My sister also taught me how to strum one of my most beloved songs, Somewhere Over The Rainbow, on the ukulele. She accompanied my readings of Dr. Seuss’ Fox in Socks, Oh Say Can You Say, and There's a Wocket in my Pocket with taps, snaps, claps, ukulele tunes, and harmonica sounds, all video recorded as Christmas gifts for my four-year old nephew. She facilitated the initial introductions with Charlie the cat, and I got to re-live the wonders of nurturing a feline friendship, via the mysterious charm of his aloofness and the sweetness of his intimacy. She even tried to convince me that a satellite dish on a rooftop was a giant owl! But we did agree that the creature we saw one night in the distance was a coyote.
We spent time gazing at the night skies, following the moon's slow dance, and listening to the stars' luminous whispers. We discussed the nature of reality...the duality of its simplicity and complexity...the vastness of time and space, and their dissolution in the immediacy of each moment. We evaporated into the stillness of life and returned to laugh at its chaotic hilarity. Ultimately, we reminded each other to relinquish the grasp of conditioning and to live freely...to always play and to nurture our innocence...to be in love all the time.
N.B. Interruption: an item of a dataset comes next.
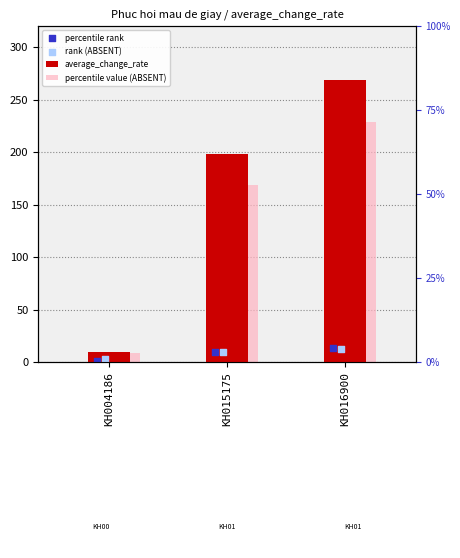

Is the value of average_change_rate at KH016900 greater than the value of percentile value (ABSENT) at KH015175?

Yes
Only a few months back, distraught and confused, yearning for relief from heartache, I was compelled to dive into the unknown, with just my car and a few belongings. During this time of uncertainty and pain, yet again, love whistled softly, announcing itself as the real journey and the only path; the one constant amidst the changing rhythms and movements. Once more, I was reminded that for the one that is prepared to walk this road with an open heart, the composition of the external life always finds its most harmonious groove. It becomes an intricate expression of the strumming of the internal strings, and an adventure that follows no rules, but only listens to the music of the heart. In this instance, Colorado was the grand stage; with everything I encountered there becoming a member of the orchestra, as love conducted a unique symphony…where even the initial dissonance became part of the larger harmony...where even grief was allowed to have its own seat in a beautiful concert hall of love.